2. Please let your crust cool all the way before you add your lemon filling. I know, waiting is hard, but I appreciate you and the fact that you know if you do not let your crust cool, you will end up with a runny curdled mess.
These lemon bars were everything I could have dreamed of and then some on my birthday. I don’t need a present. I need sweet sugar cookie crust, topped with silky smooth lemon cheesecake filling, and then more soft sugar cookie crumbled on top.
These are really one of the most satisfying desserts I have ever had the pleasure of sinking my teeth into.
I did have a hard time naming them, let me be honest. They just aren’t traditional lemon bars, and they deserve a special name!
Here I sat, jotting down names. Doodling them on paper with hearts, like I was in 7th grade and had a crush on them.
Lemon sugar cookie bars?
Lemon cheesecake bars?
Lemon cheesecake sugar cookie bars?
I do have a crush on these. They’re that good. I hope you enjoy the lemony goodness as much as I did.
Come on over and follow me on Pinterest right HERE.
Don’t miss a recipe! Sign up to receive Salty Marshmallow recipe notifications directly to your inbox right HERE (we will never spam or sell your email address).
Printable recipe for you below.
- Sugar cookie crust:
- 1 Cup granulated sugar
- 1 Teaspoon vanilla extract
- 1 Cup butter at room temperature
- 2 Cups all purpose flour
- Lemon cheesecake:
- 8 Ounces cream cheese at room temperature
- 1/4 Cup lemon juice
- 2 Tablespoons lemon zest divided
- 1/2 Cup sugar
For the bars:
Preheat the oven to 350 degrees.
Line an 8x8 or 9x9 inch square baking dish with foil and spray liberally with non stick cooking spray.
In bowl of stand mixer using paddle attachment, or large bowl with hand mixer, beat together the butter, sugar, and vanilla on medium speed for 2 minutes.

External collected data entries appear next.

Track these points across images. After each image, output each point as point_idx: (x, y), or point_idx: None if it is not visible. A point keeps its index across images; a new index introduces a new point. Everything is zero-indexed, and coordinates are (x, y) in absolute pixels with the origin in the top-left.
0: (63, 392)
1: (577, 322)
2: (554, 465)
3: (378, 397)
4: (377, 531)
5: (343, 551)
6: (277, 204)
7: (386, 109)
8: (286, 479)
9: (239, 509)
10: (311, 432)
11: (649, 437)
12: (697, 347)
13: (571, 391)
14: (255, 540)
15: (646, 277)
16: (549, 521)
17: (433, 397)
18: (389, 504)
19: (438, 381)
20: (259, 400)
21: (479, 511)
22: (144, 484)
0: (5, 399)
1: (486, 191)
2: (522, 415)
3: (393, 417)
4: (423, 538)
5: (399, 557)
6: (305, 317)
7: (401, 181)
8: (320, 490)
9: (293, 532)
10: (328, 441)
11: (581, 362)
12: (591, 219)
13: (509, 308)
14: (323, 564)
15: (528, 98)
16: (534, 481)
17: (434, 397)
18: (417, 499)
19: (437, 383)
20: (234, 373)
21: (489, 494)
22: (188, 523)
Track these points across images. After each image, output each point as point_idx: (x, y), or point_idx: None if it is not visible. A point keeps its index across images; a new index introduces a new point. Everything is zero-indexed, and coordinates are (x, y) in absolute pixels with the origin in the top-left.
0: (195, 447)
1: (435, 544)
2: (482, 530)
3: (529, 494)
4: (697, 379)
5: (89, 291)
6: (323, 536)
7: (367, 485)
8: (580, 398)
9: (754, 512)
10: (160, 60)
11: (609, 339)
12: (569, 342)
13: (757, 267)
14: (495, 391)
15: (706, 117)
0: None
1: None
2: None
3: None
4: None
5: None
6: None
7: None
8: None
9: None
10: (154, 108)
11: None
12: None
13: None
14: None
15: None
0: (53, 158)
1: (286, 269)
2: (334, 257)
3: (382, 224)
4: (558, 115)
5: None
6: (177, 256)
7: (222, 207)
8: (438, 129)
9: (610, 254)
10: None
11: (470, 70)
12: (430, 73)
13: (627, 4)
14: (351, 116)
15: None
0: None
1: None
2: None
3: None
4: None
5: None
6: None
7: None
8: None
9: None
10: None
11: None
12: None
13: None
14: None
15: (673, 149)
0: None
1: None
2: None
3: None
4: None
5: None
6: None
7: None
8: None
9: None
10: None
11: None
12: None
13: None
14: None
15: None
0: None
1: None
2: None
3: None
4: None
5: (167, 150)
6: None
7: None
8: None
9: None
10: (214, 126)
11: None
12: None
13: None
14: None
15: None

Turn mixer to low and slowly add the flour (1/2 cup at a time) and mix just until dough comes together.
Press half of the dough into prepared pan and bake for 25-30 minutes, until lightly golden brown.
Cool completely before filling.
Store remaining sugar cookie dough in a bowl in the refrigerator until ready to use.
For the Filling:
In bowl of stand mixer fitted with paddle attachment, or medium bowl with a hand mixer beat together the cream cheese, sugar, lemon juice, and 1 Tbsp. of the lemon zest until smooth and creamy.
Pour filling over cooled crust.
Top filling with the remaining sugar cookie dough by simply crumbling it evenly over the top.
Bake in preheated oven for 30 minutes, until cookie crumble is light golden in color.
Top with remaining lemon zest as desired.